[Activity] Reproduce the listing from its first line up to and including the line that contains "sich die Praxis, nach".

[Dataset entries]
◆ ◆ ◆ ◆ ◆

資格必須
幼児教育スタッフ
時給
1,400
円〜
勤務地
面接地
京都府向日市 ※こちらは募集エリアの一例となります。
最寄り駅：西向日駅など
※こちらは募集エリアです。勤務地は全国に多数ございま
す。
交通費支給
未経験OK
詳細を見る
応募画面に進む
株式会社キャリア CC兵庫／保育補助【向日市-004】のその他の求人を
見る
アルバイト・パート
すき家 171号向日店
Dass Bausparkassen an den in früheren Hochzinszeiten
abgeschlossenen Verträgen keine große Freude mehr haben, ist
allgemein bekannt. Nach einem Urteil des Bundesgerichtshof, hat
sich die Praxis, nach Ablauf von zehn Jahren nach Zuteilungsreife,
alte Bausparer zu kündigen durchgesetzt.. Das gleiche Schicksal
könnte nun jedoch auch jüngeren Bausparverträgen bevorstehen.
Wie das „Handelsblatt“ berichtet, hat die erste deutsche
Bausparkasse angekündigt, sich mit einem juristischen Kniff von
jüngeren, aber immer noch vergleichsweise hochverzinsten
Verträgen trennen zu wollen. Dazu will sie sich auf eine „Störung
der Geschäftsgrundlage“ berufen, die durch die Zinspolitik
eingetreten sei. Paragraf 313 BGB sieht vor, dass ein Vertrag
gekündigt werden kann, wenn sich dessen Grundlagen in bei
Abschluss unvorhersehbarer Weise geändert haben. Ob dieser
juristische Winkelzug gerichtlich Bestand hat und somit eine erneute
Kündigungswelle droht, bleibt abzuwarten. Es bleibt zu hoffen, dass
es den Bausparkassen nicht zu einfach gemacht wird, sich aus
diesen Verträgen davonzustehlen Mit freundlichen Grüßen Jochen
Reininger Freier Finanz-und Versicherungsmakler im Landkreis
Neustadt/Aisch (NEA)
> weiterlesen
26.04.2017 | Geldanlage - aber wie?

◆ ◆ ◆ ◆ ◆

[Response to this exercise]
資格必須
幼児教育スタッフ
時給
1,400
円〜
勤務地
面接地
京都府向日市 ※こちらは募集エリアの一例となります。
最寄り駅：西向日駅など
※こちらは募集エリアです。勤務地は全国に多数ございま
す。
交通費支給
未経験OK
詳細を見る
応募画面に進む
株式会社キャリア CC兵庫／保育補助【向日市-004】のその他の求人を
見る
アルバイト・パート
すき家 171号向日店
Dass Bausparkassen an den in früheren Hochzinszeiten
abgeschlossenen Verträgen keine große Freude mehr haben, ist
allgemein bekannt. Nach einem Urteil des Bundesgerichtshof, hat
sich die Praxis, nach Ablauf von zehn Jahren nach Zuteilungsreife,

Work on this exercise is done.